** Exercise **
In this exercise, return the whole listing exactly, excluding any images.

==== Dataset extract

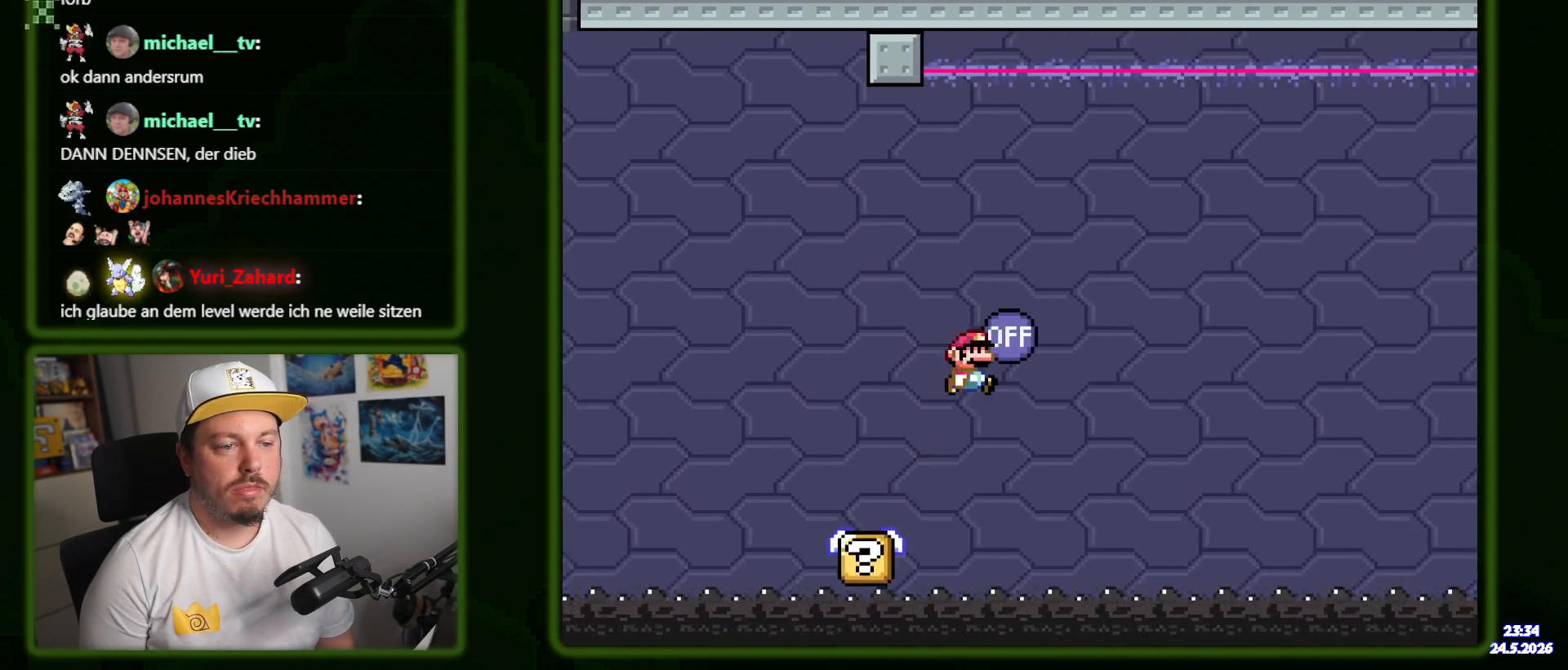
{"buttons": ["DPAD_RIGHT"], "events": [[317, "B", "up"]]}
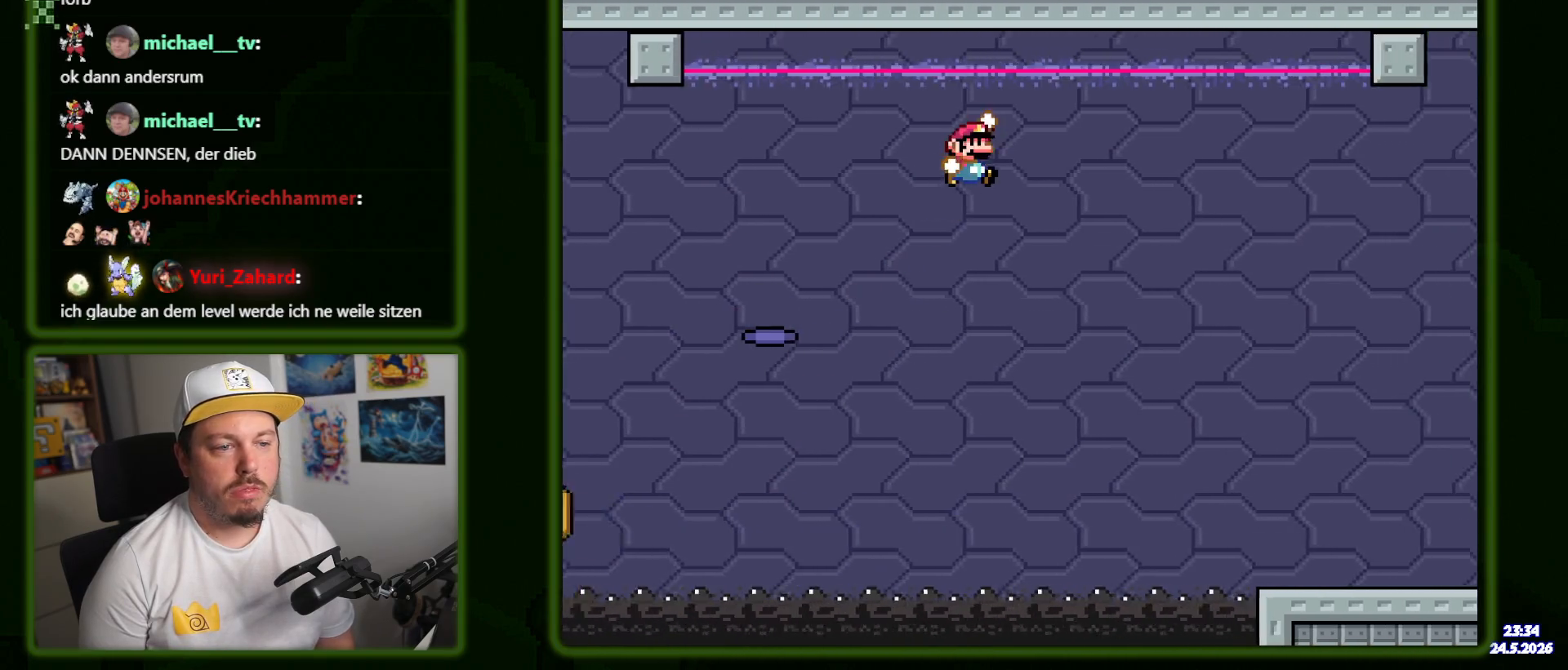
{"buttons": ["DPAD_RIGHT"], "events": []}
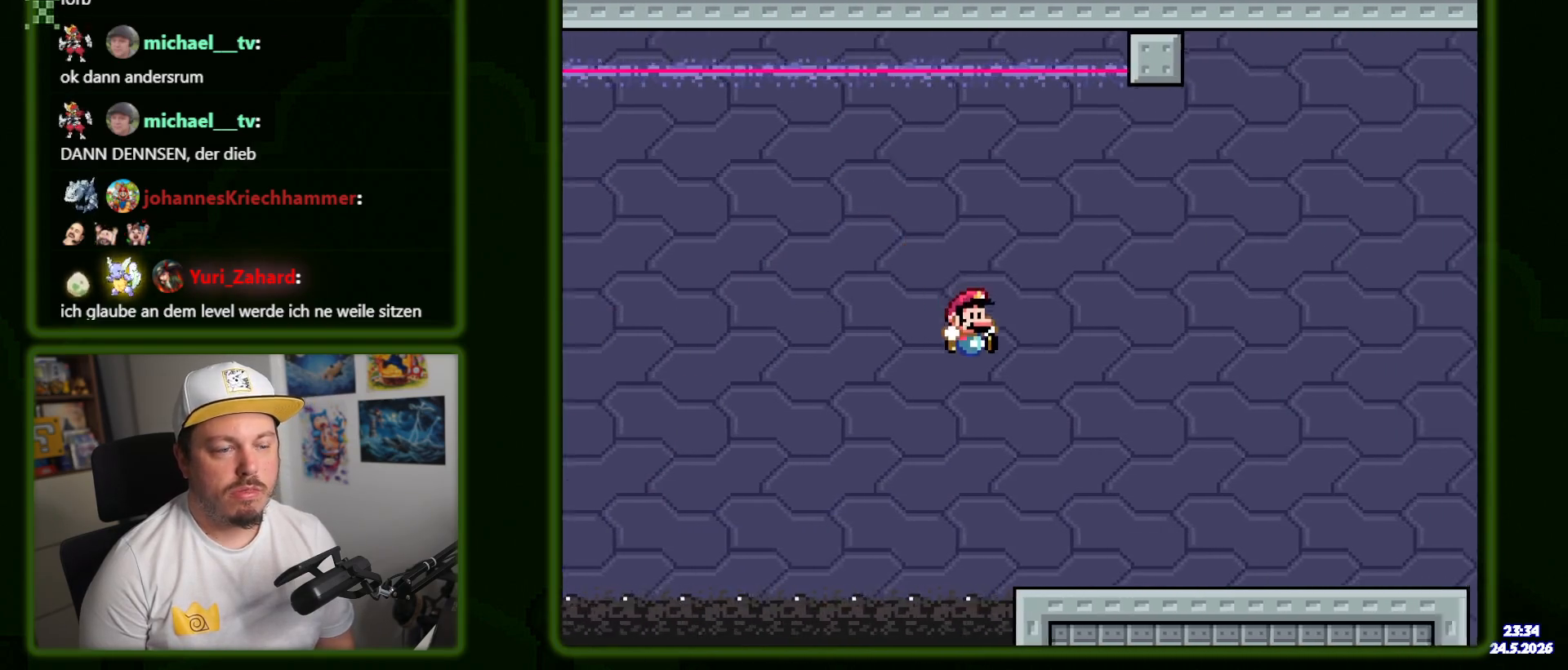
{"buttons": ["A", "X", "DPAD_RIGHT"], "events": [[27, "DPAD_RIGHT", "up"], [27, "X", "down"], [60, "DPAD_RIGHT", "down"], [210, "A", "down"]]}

========

** Response to the task **
{"buttons": ["DPAD_RIGHT"], "events": [[317, "B", "up"]]}
{"buttons": ["DPAD_RIGHT"], "events": []}
{"buttons": ["A", "X", "DPAD_RIGHT"], "events": [[27, "DPAD_RIGHT", "up"], [27, "X", "down"], [60, "DPAD_RIGHT", "down"], [210, "A", "down"]]}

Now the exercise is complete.